Justin Clift <justin@postgresql.org> writes:

Have been putting together a tool called "pg_autotune" for automatically
tuning a PostgreSQL database (either local or remote). It does this by
repetitively benchmarking PostgreSQL (using Tatsuo's pgbench code) with
different buffer settings, then fine tuning those settings depending on
the results returned.

You should have chosen a better foundation. pg_bench is notorious for
producing results that are (a) nonrepeatable and (b) not relevant to
a wide variety of situations. All it really tells you about is the
efficiency of a large number of updates to a small number of rows.

Hi Tom,

You're totally right about this. Have been forced to ensure that each
client connection does a minimum of 200 transactions per connection,
etc, just to get anything in the way of reliable results.

It's just that this started out as playing around with pgbench, then
grew from that. However, it's been put together so that other tests can
be added easily, and it doesn't even have to use Tatsuo's pgbench code.

Was thinking of asking Andy Riebs if we'd be ok to use his OSDB code, as
we'd need him to ok this in order to have it still be under the BSD
license.

I'd take the results with a large grain of salt.

It takes the inaccuracy of Tatsuo's pgbench code into account.

:-)

Regards and best wishes,

Justin Clift

regards, tom lane

--
"My grandfather once told me that there are two kinds of people: those
who work and those who take the credit. He told me to try to be in the
first group; there was less competition there."
- Indira Gandhi

#4Tatsuo Ishii
t-ishii@sra.co.jp
In reply to: Tom Lane (#2)
Re: [GENERAL] New PostgreSQL Tool available :

You should have chosen a better foundation. pg_bench is notorious for
producing results that are (a) nonrepeatable and (b) not relevant to
a wide variety of situations. All it really tells you about is the
efficiency of a large number of updates to a small number of rows.

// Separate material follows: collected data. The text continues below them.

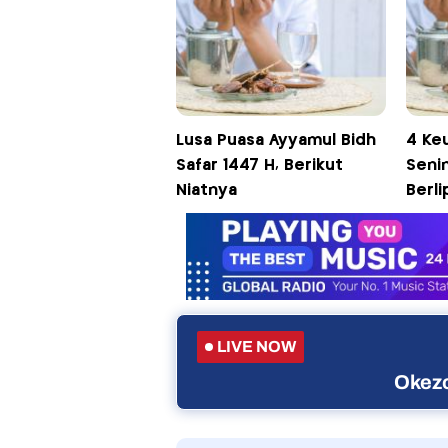
Lusa Puasa Ayyamul Bidh
4 Ke
Safar 1447 H, Berikut
Senin
Niatnya
Berl
LIVE NOW
Okezo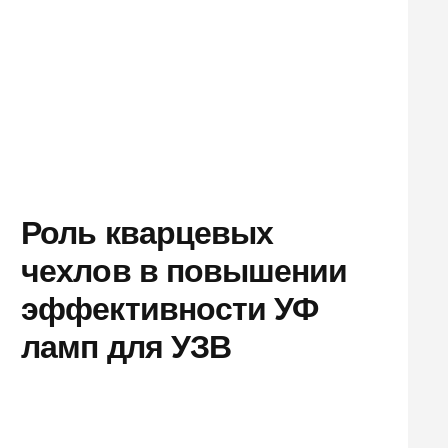
Роль кварцевых
чехлов в повышении
эффективности УФ
ламп для УЗВ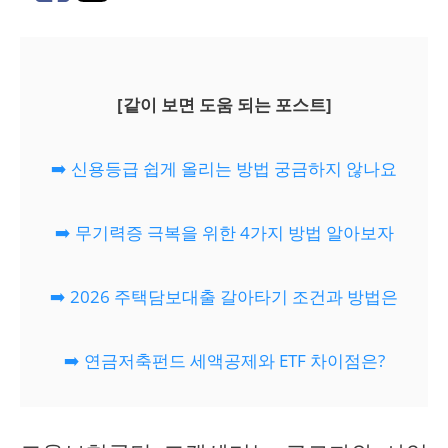
[같이 보면 도움 되는 포스트]
➡️ 신용등급 쉽게 올리는 방법 궁금하지 않나요
➡️ 무기력증 극복을 위한 4가지 방법 알아보자
➡️ 2026 주택담보대출 갈아타기 조건과 방법은
➡️ 연금저축펀드 세액공제와 ETF 차이점은?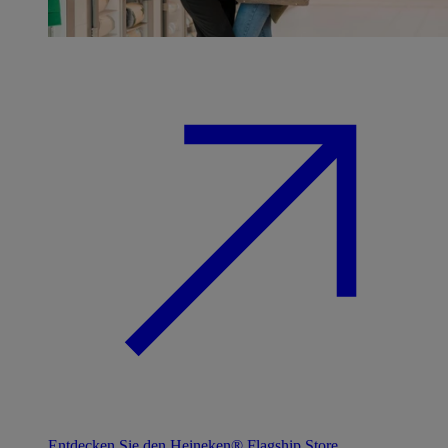
Entdecken Sie den Heineken® Flagship Store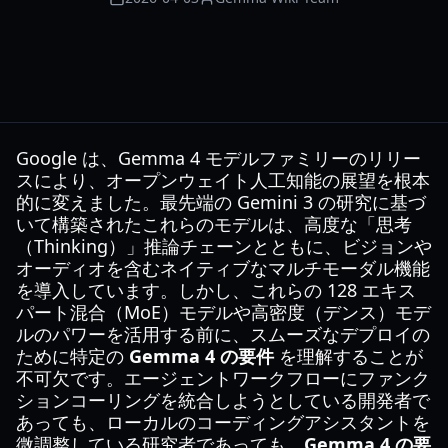
Google は、Gemma 4 モデルファミリーのリリー
スにより、オープンウェイト人工知能の展望を根本
的に変えました。最先端の Gemini 3 の研究に基づ
いて構築されたこれらのモデルは、高度な「思考
（Thinking）」推論チェーンとともに、ビジョンや
オーディオを含むネイティブなマルチモーダル機能
を導入しています。しかし、これらの 128 エキス
パート混合（MoE）モデルや高密度（デンス）モデ
ルのパワーを活用する前に、スムーズなデプロイの
ために特定の
Gemma 4 の要件
を理解することが
不可欠です。エージェントワークフローにファンク
ションコーリングを統合しようとしている開発者で
あっても、ローカルのコーディングアシスタントを
微調整している研究者であっても、
Gemma 4 の要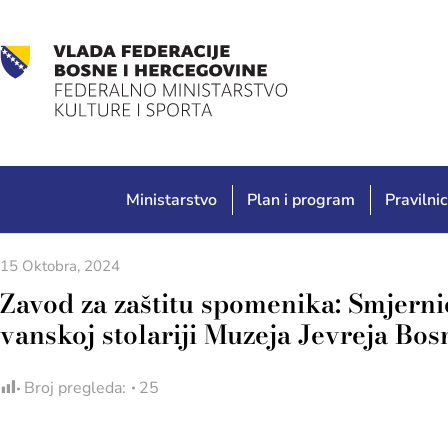
Ministarstvo
Plan i program
Pravilnic
15 Oktobra, 2024
Zavod za zaštitu spomenika: Smjerni
vanskoj stolariji Muzeja Jevreja Bos
Broj pregleda:
25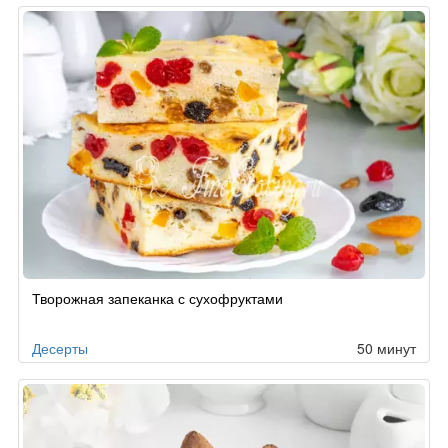
Творожная запеканка с сухофруктами
Десерты
50 минут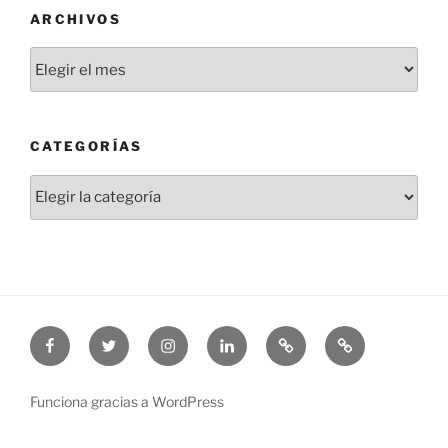
ARCHIVOS
Archivos
CATEGORÍAS
Categorías
Facebook
Twitter
Instagram
Linkedin
Threads
Bluesky
Funciona gracias a WordPress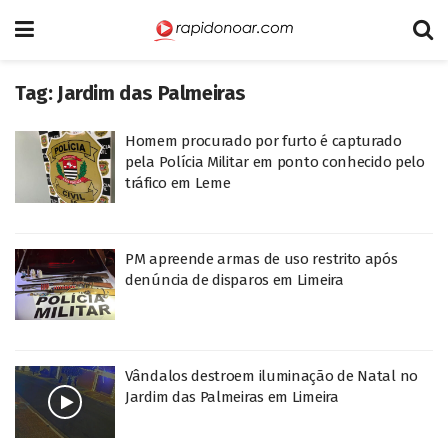
Tag:
Jardim das Palmeiras
Homem procurado por furto é capturado
pela Polícia Militar em ponto conhecido pelo
tráfico em Leme
PM apreende armas de uso restrito após
denúncia de disparos em Limeira
Vândalos destroem iluminação de Natal no
Jardim das Palmeiras em Limeira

You might want to try -N option of pgbench. It avoids updates to
branches and tellers tables.
--
Tatsuo Ishii

#5Justin Clift
justin@postgresql.org
In reply to: Justin Clift (#1)
Re: [HACKERS] New PostgreSQL Tool available :pg_autotune

Tatsuo Ishii wrote:

You should have chosen a better foundation. pg_bench is notorious for
producing results that are (a) nonrepeatable and (b) not relevant to
a wide variety of situations. All it really tells you about is the
efficiency of a large number of updates to a small number of rows.

You might want to try -N option of pgbench. It avoids updates to
branches and tellers tables.

Cool. Do you feel this will noticeable increase the consistency of the
measurements?

The inconsistency of the internal benchmark results means that
pg_autotune has been using 5-run averages, and using a large tolerance
factor by default. It would be good to improving on that.

:-)

Regards and best wishes,

Justin Clift

--
Tatsuo Ishii

--
"My grandfather once told me that there are two kinds of people: those
who work and those who take the credit. He told me to try to be in the
first group; there was less competition there."